═════ Document section

There’s something about well-crafted textiles (no matter the time period they were made in), that makes them resonant and even emotionally reminiscent. Much like their traditional fine art counterparts, textiles have the power to transport and inspire, while representing a common object or feeling we strongly relate to. Except a rug, coat, or quilt does so in an even more accessible way, because it's a thing we treasure, but it's also a thing we use. It means that when we look at a beautiful quilt, we can't help but think about what it would feel like to lay under it, and when see an intricately embroidered 18th century jacket, we marvel at the skill it took to produce, but also wonder if it was stiff and uncomfortable for the person who owned it. In a mechanized and mass produced world, we rarely stop to think about how so many things that make daily life possible are made. But beautifully crafted textiles confront us with the gap in our own knowledge; they jolt us into the realization that human hands used to make EVERYTHING and that certain levels of craftsmanship and artistry are exceptional.
After reading the paragraph above, I bet you won’t believe me when I say that I had no intention of buying a rug when we visited Teotitlan del Valle, a small village outside of Oaxaca City populated almost entirely by master weavers. The Spanish introduced wool and European looms to the area when they colonized, and the local population swiftly mastered spinning, dyeing, and weaving with them. Though the rugs and textiles themselves are a product of introduced goods, the designs employed are of Zapotec origin, and they are BEAUTIFUL. I put up a good fight, but it was no match for a crimson runner that had just come off one of the looms expertly operated by Rosario Martinez Vasquez and Ernesto Maldonado Gonzalez. Dyed in five different scarlet shades all derived from cochineal, I felt like I was seeing the color red for the first time. Cochineal creates hues so rich and saturated, they look almost incandescent, as if they are glowing red like a hot ember. Knowing about the process of dyeing with cochineal ahead of time did not prevent me from being completely spellbound when I got to witness it in person. I imagine the Spanish Conquistadores were utterly astounded by the sight of the bright red pigment, knowing how difficult it was to produce back in Europe and therefore how coveted it would be.

══════════
═════ Data for analysis

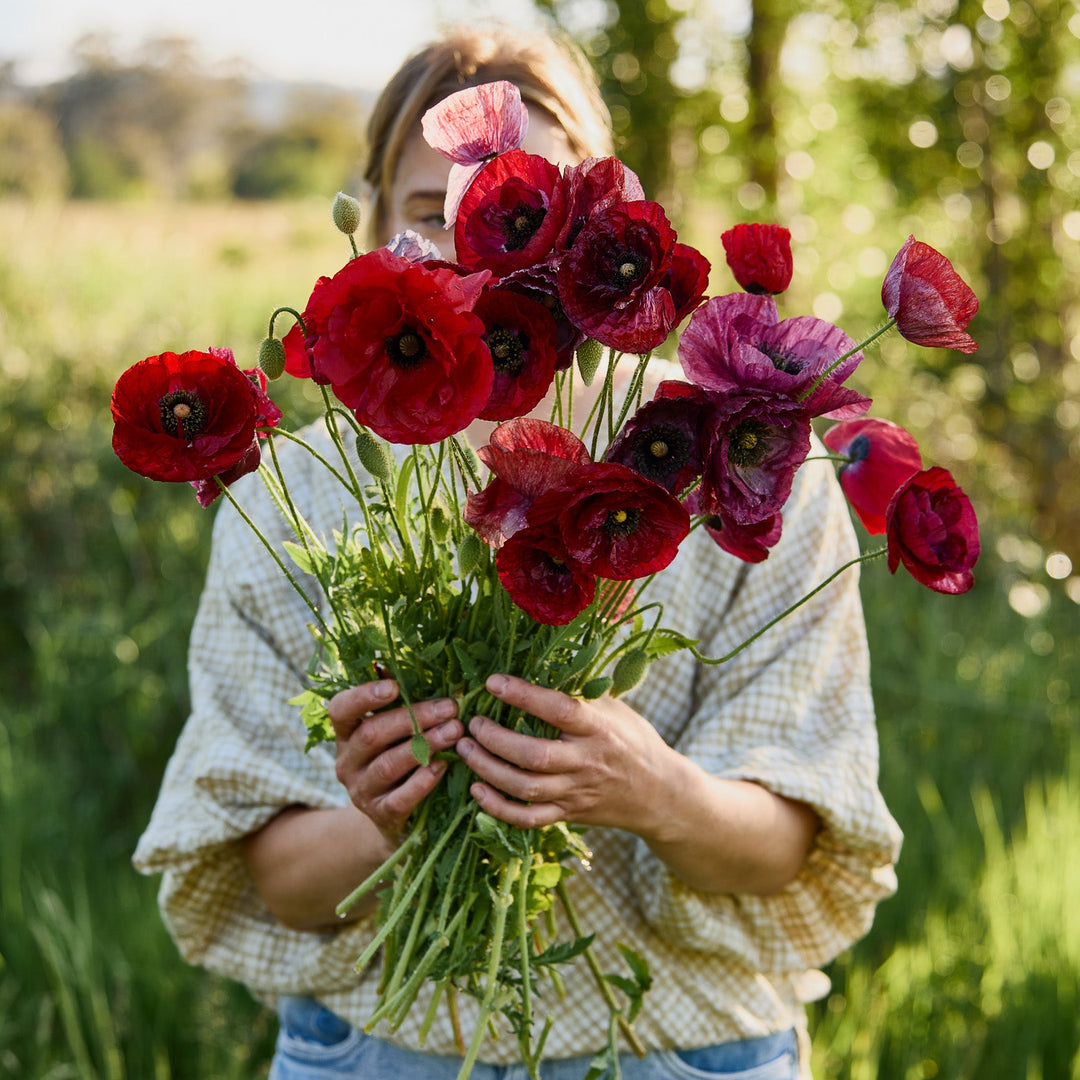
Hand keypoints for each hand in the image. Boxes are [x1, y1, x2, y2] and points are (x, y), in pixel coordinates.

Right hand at [329, 679, 462, 842]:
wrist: (392, 819)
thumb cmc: (397, 761)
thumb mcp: (391, 734)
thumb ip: (400, 706)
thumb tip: (423, 668)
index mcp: (346, 734)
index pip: (341, 710)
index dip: (363, 696)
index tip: (394, 686)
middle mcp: (347, 761)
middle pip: (372, 734)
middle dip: (412, 718)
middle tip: (449, 707)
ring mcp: (361, 790)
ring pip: (387, 764)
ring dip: (423, 745)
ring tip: (454, 731)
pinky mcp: (381, 815)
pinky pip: (400, 798)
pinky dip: (422, 781)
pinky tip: (442, 766)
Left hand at [456, 673, 682, 836]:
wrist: (659, 793)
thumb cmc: (632, 739)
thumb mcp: (615, 708)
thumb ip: (581, 691)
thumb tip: (542, 658)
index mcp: (599, 728)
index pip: (559, 710)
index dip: (524, 696)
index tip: (493, 682)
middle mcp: (586, 761)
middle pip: (534, 755)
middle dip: (495, 739)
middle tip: (472, 722)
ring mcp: (576, 791)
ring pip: (525, 788)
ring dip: (488, 769)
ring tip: (465, 749)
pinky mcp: (568, 814)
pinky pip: (528, 819)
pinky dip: (498, 808)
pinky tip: (476, 790)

══════════

** List of tasks **
1. According to the passage about the weaving village, what material were the five scarlet shades of the crimson runner all derived from?
2. Proceed with the passage about the weaving village and its cochineal-dyed rugs, picking up after its final sentence.
The rows have nothing to do with any of this.

** Results in order **
1. Cochineal.

2.
The process of using cochineal has changed remarkably little over the centuries. Once harvested with a brush from the cactus paddles where they grow, the insects are dispatched, and then left to dry in flat trays or sometimes in an oven to expedite drying time. They can then be processed further to extract a purer pigment, or can be ground up for use. The ground cochineal can be added to a dyepot with other additives (acidic ingredients make a more orange color, alkaline ones such as baking soda bring out a more purple hue), boiled with the wool or fiber of choice and then left to air cure for a few days. A weaver we met said she could produce a hundred different shades from cochineal with additions to change the chemistry or slight differences in the dyeing process. For more detailed, professional instructions on dyeing with cochineal, try a quick search on youtube, there are many.
So, what exactly makes that beautiful bright red anyway? Cochineawhat? It’s a bug, a true bug even. I mean that in a taxonomic sense, cochineal insects belong to the order hemiptera, or true bugs. Often mistakenly labeled as type of beetle, Dactylopius coccus, is actually a type of scale insect. The female cochineals produce carminic acid, an evolutionary response to ants and other predators, that also happens to be the most gorgeous shade of red. Before you get all: EW BUG ACID NO THX on me, take a moment to contemplate you that you’ve probably eaten cochineal many times, possibly put it on your face before a night out, and admired stunning cochineal red pigments in renaissance paintings without even knowing it. And you’re still here! Though cases of people allergic to carminic acid are rare, with an FDA estimated three cases over a ten year period, it still mandated that carminic acid be explicitly listed on labels for those who are aware they have the allergy. It’s also helpful for vegetarian or vegan folks who do not want to eat insects based on their dietary restrictions. The pigment extracted from cochineal is not only remarkable in its heavy color load, it’s also incredibly well suited as an ingredient for consumer products. Stable at many temperatures, including being cooked or frozen, as well as acidic environments, cochineal is a natural pigment that can be used to make your favorite shade of lipstick, energy drink, or canned fruit.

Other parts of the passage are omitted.